BYRON – Rescuers worked for more than four hours Thursday to free a truck driver from the mangled wreckage of his cab after the rig tumbled down a ravine near Coos Canyon.

James Peterson, 59, of Hancock Street in Rumford, was airlifted to Central Maine Medical Center in Lewiston, where a nursing supervisor said Thursday evening that he was in stable condition.

“He’s a very lucky man,” Med-Care Ambulance paramedic Berta Broomhall said. “His injuries were not life-threatening.”

“He’s lucky to be alive,” Oxford County Deputy Josh Wyman said at the scene of the wreck.

Broomhall, another Med-Care crew member, and LifeFlight helicopter paramedics tended to the pinned Peterson for 4 hours while Rumford, Mexico, Byron and Roxbury firefighters worked to free him.

According to Chris Jannace of Peterson’s logging company, Red Oak Forestry of Rumford, the accident happened at about 12:10 p.m. on a curve on Dingle Hill Road about a mile east of Coos Canyon and Route 17.

Peterson, who’s a former Rumford selectman, had picked up an 80,000-pound load of spruce and fir logs 10 miles east of Coos Canyon on Stockbridge Road. He was driving the pulp rig down the narrow, winding road that was covered with ice, slush and snow to Route 17. From there, Jannace would drive the load to the Madison paper mill.

As the truck descended, Peterson lost control while rounding a curve, Oxford County Deputy Mike Halacy said.

The truck veered off the road, sheering off trees, and rolled 50 feet into the ravine. It flipped onto its side in a brook and slid into a maple and poplar trees, one of which punched up through the cab.

A passing motorist discovered the wreckage, went to the Byron town office and called 911.

Peterson was pinned by the cab – which folded in on him – the steering wheel, seat, trees, branches and deep snow that packed into the cab, firefighters said.

“The roof of the cab was four feet under snow and he was jammed into the seat with a tree between his legs,” Mexico fire Chief Gary Wentzell said.

“One foot was sticking through the back of the floorboard of the cab and was caught in tree branches under the snow and outside of the cab,” added Med-Care Ambulance Director Dean Milligan.

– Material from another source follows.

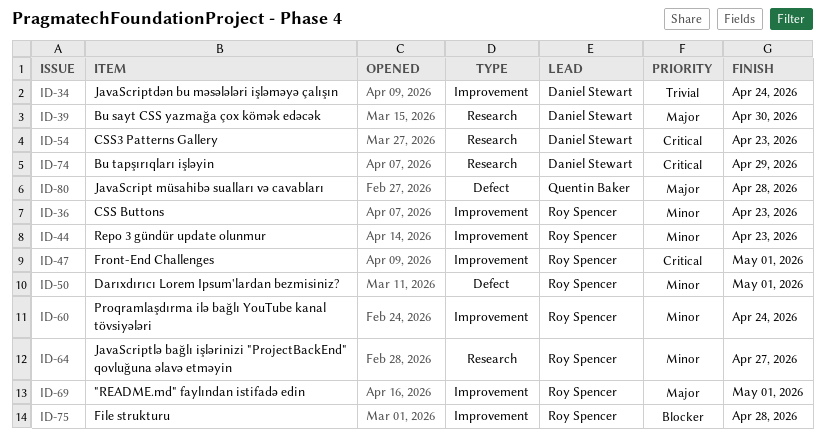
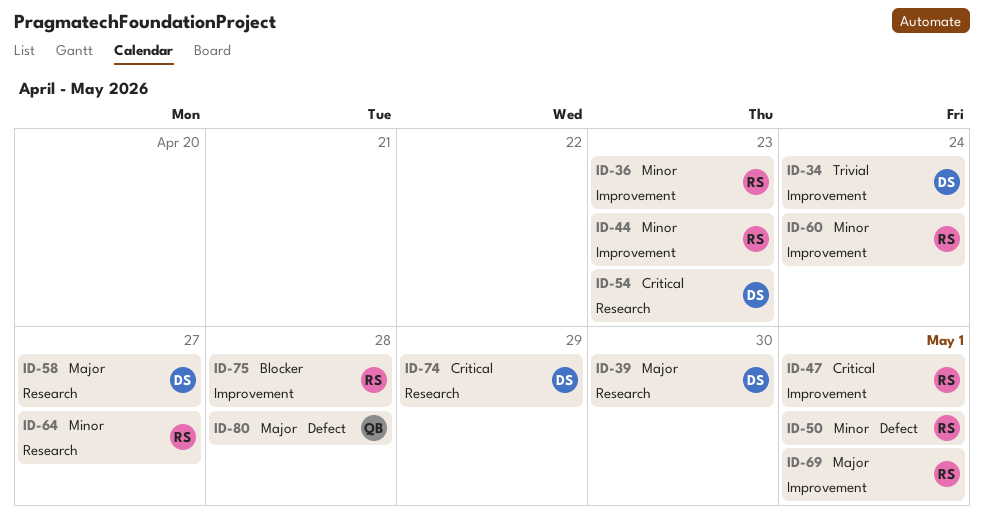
ID-58: none -> present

Rescuers had to remove tree branches, trees and snow and pry the door off while attempting to reach Peterson.

“He was wedged in there really well,” Broomhall said.

Peterson was conscious and alert, talking to rescuers throughout the ordeal.

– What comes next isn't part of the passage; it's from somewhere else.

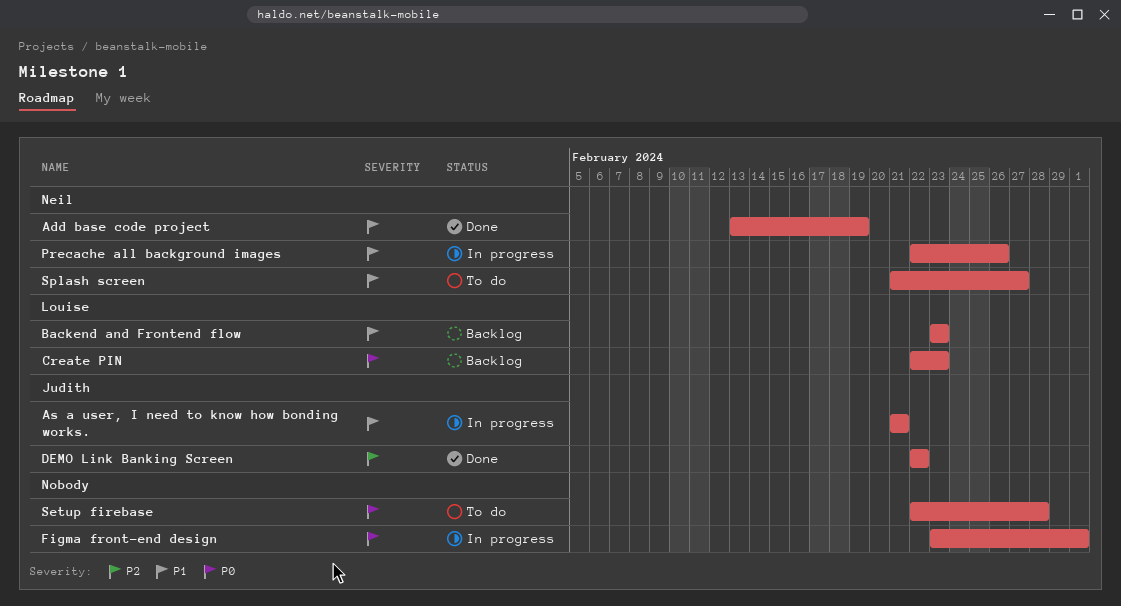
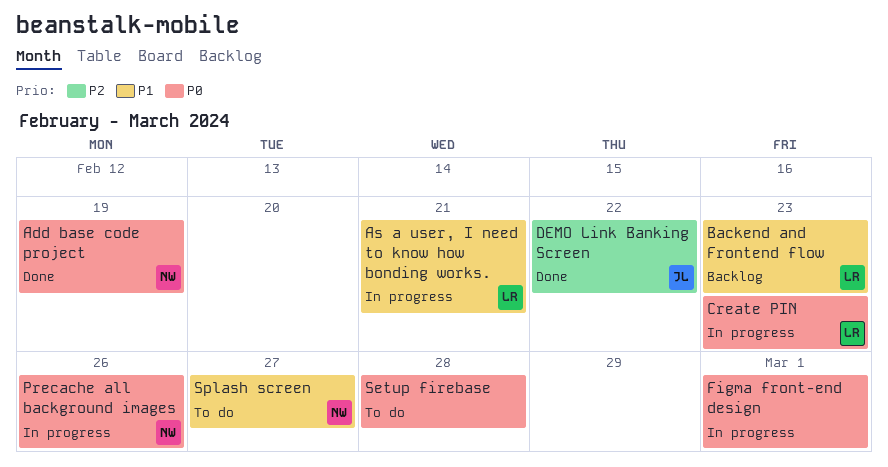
Add base code project, priority: P1 -> P0
As a user, I need to know how bonding works., owner: Judith -> Louise
Create PIN, status: Backlog -> In progress
Precache all background images, priority: P1 -> P0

“We had to work our way down because there was no room to get in there,” Rumford fire Lt. Chris Bryant said.

Rescuers had to dig through snow between and underneath the cab and fuel tanks to cut his boot off and free his stuck foot.

A logging skidder and cable from a winch on the Rumford fire utility truck were used to inch back wreckage from the cab and try to prevent the rig from sliding farther down the brook channel.

“We even had to deal with a 10-inch (diameter) tree right in there while 12-inch (diameter) trees that were broken off were hanging over us,” Bryant said.

Shortly after the 12:28 p.m. call for help, a LifeFlight helicopter landed atop the Route 17 bridge over the Swift River just below Coos Canyon, forcing firefighters to route traffic around the area during the rescue.

It was hours before rescuers freed and carried Peterson out of the steep ravine to a waiting ambulance, which took him to the helicopter at about 5 p.m.

Jannace said the pulp, which stayed in the trailer, would have to be unloaded before the rig can be pulled up to the road.

The Maine Department of Environmental Protection was expected to be called to the scene later Thursday or Friday morning to contend with leaking fluids. Maine State Police were also called to the scene to inspect the truck.